Center For Applied Plant Sciences, The Ohio State Universitygrid.261331.4, Columbus, Ohio, USA.
Infectious Diseases Institute, The Ohio State Universitygrid.261331.4, Columbus, Ohio, USA.
Appl Environ Microbiol. 2022 Nov 22;88(22):e0087422. doi: 10.1128/aem.00874-22. Epub 2022 Oct 26.
The severe acute respiratory syndrome coronavirus 2 (SARS-CoV-2)/coronavirus disease 2019 (COVID-19) pandemic has highlighted an important role for efficient surveillance of microbial pathogens. High-throughput sequencing technologies provide valuable surveillance tools, offering opportunities to conduct high-resolution monitoring from diverse sample types, including from environmental sources. However, given their large size and potential to contain mixtures of lineages within samples, such genomic data sets can present challenges for analyzing the data and communicating results with diverse stakeholders. Here, we report MixviR, an R package for exploring, analyzing, and visualizing genomic data from potentially mixed samples of a target microbial group.

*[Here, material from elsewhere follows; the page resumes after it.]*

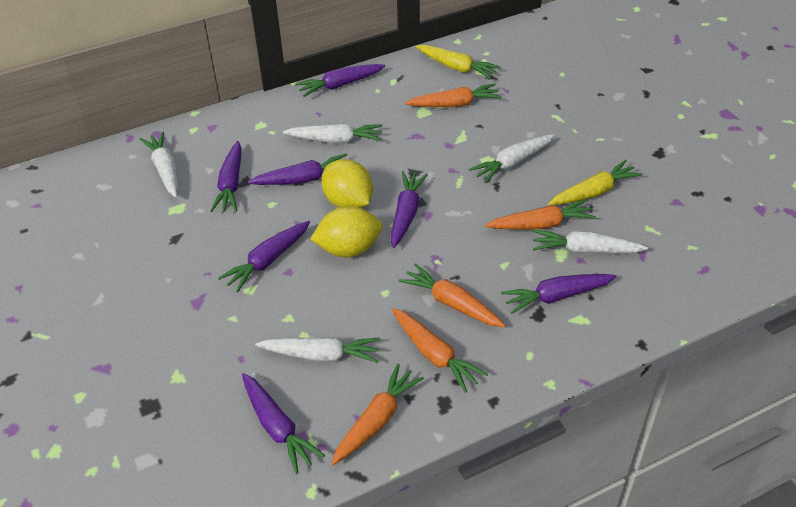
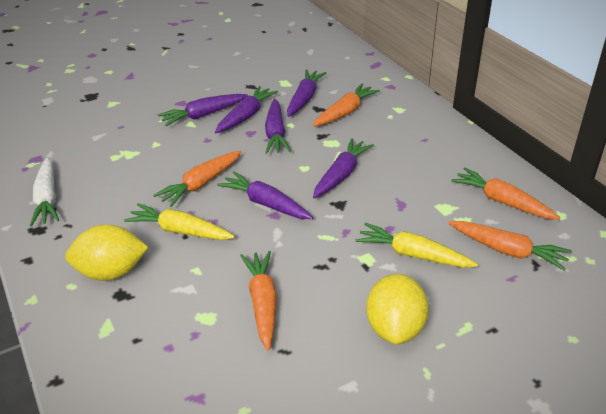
purple carrot: [210,141,242,212] [218,221,310,292] [242,373,325,474] [248,153,347,185] [295,64,385,97] [390,171,428,248] [501,274,617,314] = 7 -> [157,94,248,126] [215,86,278,133] [217,171,313,219] [265,99,291,154] [287,69,326,117] [313,138,374,199] = 6
white carrot: [139,132,178,198] [255,337,380,363] [283,124,383,143] [469,134,555,184] [533,230,648,253] = 5 -> [30,158,60,226] = 1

MixviR characterizes variation at both the nucleotide and amino acid levels and offers the RShiny interactive dashboard for exploring data. We demonstrate MixviR's utility with validation studies using mixtures of known lineages from both SARS-CoV-2 and Mycobacterium tuberculosis and with a case study analyzing lineages of SARS-CoV-2 in wastewater samples over time at a sampling location in Ohio, USA. High-throughput sequencing technologies hold great potential for contributing to genomic-based surveillance of microbial diversity from environmental samples. However, the size of the data sets, along with the potential for environmental samples to contain multiple evolutionary lineages of interest, present challenges around analyzing and effectively communicating inferences from these data sets. The software described here provides a novel and valuable tool for exploring such data. Though originally designed and used for monitoring SARS-CoV-2 lineages in wastewater, it can also be applied to analyses of genomic diversity in other microbial groups.
严重急性呼吸综合征冠状病毒 2(SARS-CoV-2)/2019 年冠状病毒病(COVID-19)大流行突显了对微生物病原体进行有效监测的重要作用。高通量测序技术提供了有价值的监测工具,为从包括环境来源在内的各种样本类型进行高分辨率监测提供了机会。然而,鉴于它们的体积较大且有可能在样本中包含多种谱系的混合物,此类基因组数据集在分析数据和与不同利益相关者交流结果方面可能会带来挑战。在这里,我们报告了 MixviR,这是一个用于探索、分析和可视化目标微生物群体的潜在混合样本的基因组数据的 R 包。MixviR 可在核苷酸和氨基酸水平上对变异进行特征描述,并提供 RShiny 交互式仪表板来探索数据。我们使用来自 SARS-CoV-2 和结核分枝杆菌的已知谱系混合物的验证研究以及对美国俄亥俄州一个采样点的污水样本中 SARS-CoV-2 谱系随时间变化的案例研究,展示了 MixviR 的实用性。高通量测序技术在为从环境样本中进行基于基因组的微生物多样性监测提供了巨大的潜力。然而,数据集的大小,以及环境样本中可能包含多个感兴趣的进化谱系,在分析和有效地从这些数据集得出推论方面带来了挑战。这里描述的软件提供了一个新颖而有价值的探索此类数据的工具。虽然最初是为监测污水中的 SARS-CoV-2 谱系而设计和使用的,但它也可以应用于其他微生物群体的基因组多样性分析。